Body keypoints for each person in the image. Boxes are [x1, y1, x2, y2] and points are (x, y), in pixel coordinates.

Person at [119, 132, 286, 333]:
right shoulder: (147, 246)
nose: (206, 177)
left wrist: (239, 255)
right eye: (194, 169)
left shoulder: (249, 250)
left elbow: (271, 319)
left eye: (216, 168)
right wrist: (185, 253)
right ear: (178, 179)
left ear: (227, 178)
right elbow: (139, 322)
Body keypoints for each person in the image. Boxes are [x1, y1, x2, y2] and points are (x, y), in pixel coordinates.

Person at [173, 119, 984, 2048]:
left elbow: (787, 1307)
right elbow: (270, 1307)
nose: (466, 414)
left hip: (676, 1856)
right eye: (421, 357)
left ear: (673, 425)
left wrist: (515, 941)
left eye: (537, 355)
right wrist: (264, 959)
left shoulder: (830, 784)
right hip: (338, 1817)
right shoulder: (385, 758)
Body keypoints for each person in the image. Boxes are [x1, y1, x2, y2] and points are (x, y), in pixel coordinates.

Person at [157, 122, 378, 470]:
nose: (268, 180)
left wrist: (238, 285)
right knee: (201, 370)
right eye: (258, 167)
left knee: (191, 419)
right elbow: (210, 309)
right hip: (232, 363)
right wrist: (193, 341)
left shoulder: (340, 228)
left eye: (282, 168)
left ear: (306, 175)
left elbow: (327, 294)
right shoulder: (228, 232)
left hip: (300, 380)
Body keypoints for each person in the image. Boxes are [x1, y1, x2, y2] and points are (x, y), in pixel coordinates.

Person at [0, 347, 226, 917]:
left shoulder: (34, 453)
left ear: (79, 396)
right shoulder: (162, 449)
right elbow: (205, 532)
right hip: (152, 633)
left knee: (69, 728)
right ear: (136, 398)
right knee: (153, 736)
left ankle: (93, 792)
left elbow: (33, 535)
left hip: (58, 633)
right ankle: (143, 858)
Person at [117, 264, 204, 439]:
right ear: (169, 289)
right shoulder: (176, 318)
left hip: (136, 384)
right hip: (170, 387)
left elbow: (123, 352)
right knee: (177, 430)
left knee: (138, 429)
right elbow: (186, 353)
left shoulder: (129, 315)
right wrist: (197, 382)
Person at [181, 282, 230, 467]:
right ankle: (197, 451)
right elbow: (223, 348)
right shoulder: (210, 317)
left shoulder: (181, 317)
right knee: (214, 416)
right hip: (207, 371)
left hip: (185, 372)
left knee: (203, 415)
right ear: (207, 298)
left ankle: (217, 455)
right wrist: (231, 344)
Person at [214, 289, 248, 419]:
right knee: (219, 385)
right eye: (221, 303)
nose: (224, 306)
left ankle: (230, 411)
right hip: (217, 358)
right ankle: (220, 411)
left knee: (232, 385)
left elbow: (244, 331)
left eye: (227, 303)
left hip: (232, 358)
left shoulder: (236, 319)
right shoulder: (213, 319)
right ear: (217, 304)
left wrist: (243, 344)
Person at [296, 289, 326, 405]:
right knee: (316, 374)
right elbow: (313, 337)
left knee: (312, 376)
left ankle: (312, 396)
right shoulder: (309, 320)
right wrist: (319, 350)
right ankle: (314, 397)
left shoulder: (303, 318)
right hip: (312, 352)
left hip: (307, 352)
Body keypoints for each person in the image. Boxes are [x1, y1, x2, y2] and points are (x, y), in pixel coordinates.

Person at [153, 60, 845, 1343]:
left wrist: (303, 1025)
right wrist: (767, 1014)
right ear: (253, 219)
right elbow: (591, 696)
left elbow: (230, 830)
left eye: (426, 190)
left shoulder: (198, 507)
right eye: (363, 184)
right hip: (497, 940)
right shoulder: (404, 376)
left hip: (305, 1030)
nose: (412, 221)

= = = = = = =

PROBLEM TO WORK ON
What you return must match the listing above exactly, with every line included.

TASK SOLUTION
Body keypoints for each person in the image. Boxes are [x1, y1, x2, y2] and points are (x, y), in pixel coordinates.

Person at [119, 132, 286, 333]:
right shoulder: (147, 246)
nose: (206, 177)
left wrist: (239, 255)
right eye: (194, 169)
left shoulder: (249, 250)
left elbow: (271, 319)
left eye: (216, 168)
right wrist: (185, 253)
right ear: (178, 179)
left ear: (227, 178)
right elbow: (139, 322)
Body keypoints for each person in the image. Boxes are [x1, y1, x2, y2] and points are (x, y), in pixel coordinates.

Person at [173, 119, 984, 2048]:
left elbow: (787, 1307)
right elbow: (270, 1307)
nose: (466, 414)
left hip: (676, 1856)
right eye: (421, 357)
left ear: (673, 425)
left wrist: (515, 941)
left eye: (537, 355)
right wrist: (264, 959)
left shoulder: (830, 784)
right hip: (338, 1817)
right shoulder: (385, 758)
Body keypoints for each person in the image. Boxes are [x1, y1, x2, y2] and points are (x, y), in pixel coordinates.

Person at [157, 122, 378, 470]:
nose: (268, 180)
left wrist: (238, 285)
right knee: (201, 370)
right eye: (258, 167)
left knee: (191, 419)
right elbow: (210, 309)
right hip: (232, 363)
right wrist: (193, 341)
left shoulder: (340, 228)
left eye: (282, 168)
left ear: (306, 175)
left elbow: (327, 294)
right shoulder: (228, 232)
left hip: (300, 380)
Body keypoints for each person in the image. Boxes are [x1, y1, x2, y2] and points are (x, y), in pixel coordinates.

Person at [0, 347, 226, 917]:
left shoulder: (34, 453)
left ear: (79, 396)
right shoulder: (162, 449)
right elbow: (205, 532)
right hip: (152, 633)
left knee: (69, 728)
right ear: (136, 398)
right knee: (153, 736)
left ankle: (93, 792)
left elbow: (33, 535)
left hip: (58, 633)
right ankle: (143, 858)
Person at [117, 264, 204, 439]:
right ear: (169, 289)
right shoulder: (176, 318)
left hip: (136, 384)
right hip: (170, 387)
left elbow: (123, 352)
right knee: (177, 430)
left knee: (138, 429)
right elbow: (186, 353)
left shoulder: (129, 315)
right wrist: (197, 382)
Person at [181, 282, 230, 467]:
right ankle: (197, 451)
right elbow: (223, 348)
right shoulder: (210, 317)
left shoulder: (181, 317)
right knee: (214, 416)
right hip: (207, 371)
left hip: (185, 372)
left knee: (203, 415)
right ear: (207, 298)
left ankle: (217, 455)
right wrist: (231, 344)
Person at [214, 289, 248, 419]:
right knee: (219, 385)
right eye: (221, 303)
nose: (224, 306)
left ankle: (230, 411)
right hip: (217, 358)
right ankle: (220, 411)
left knee: (232, 385)
left elbow: (244, 331)
left eye: (227, 303)
left hip: (232, 358)
left shoulder: (236, 319)
right shoulder: (213, 319)
right ear: (217, 304)
left wrist: (243, 344)
Person at [296, 289, 326, 405]:
right knee: (316, 374)
right elbow: (313, 337)
left knee: (312, 376)
left ankle: (312, 396)
right shoulder: (309, 320)
right wrist: (319, 350)
right ankle: (314, 397)
left shoulder: (303, 318)
right hip: (312, 352)
left hip: (307, 352)
Body keypoints for each person in the image. Boxes are [x1, y1, x2, y2] and points are (x, y), in pixel coordinates.

Person at [153, 60, 845, 1343]:
left wrist: (303, 1025)
right wrist: (767, 1014)
right ear: (253, 219)
right elbow: (591, 696)
left elbow: (230, 830)
left eye: (426, 190)
left shoulder: (198, 507)
right eye: (363, 184)
right hip: (497, 940)
right shoulder: (404, 376)
left hip: (305, 1030)
nose: (412, 221)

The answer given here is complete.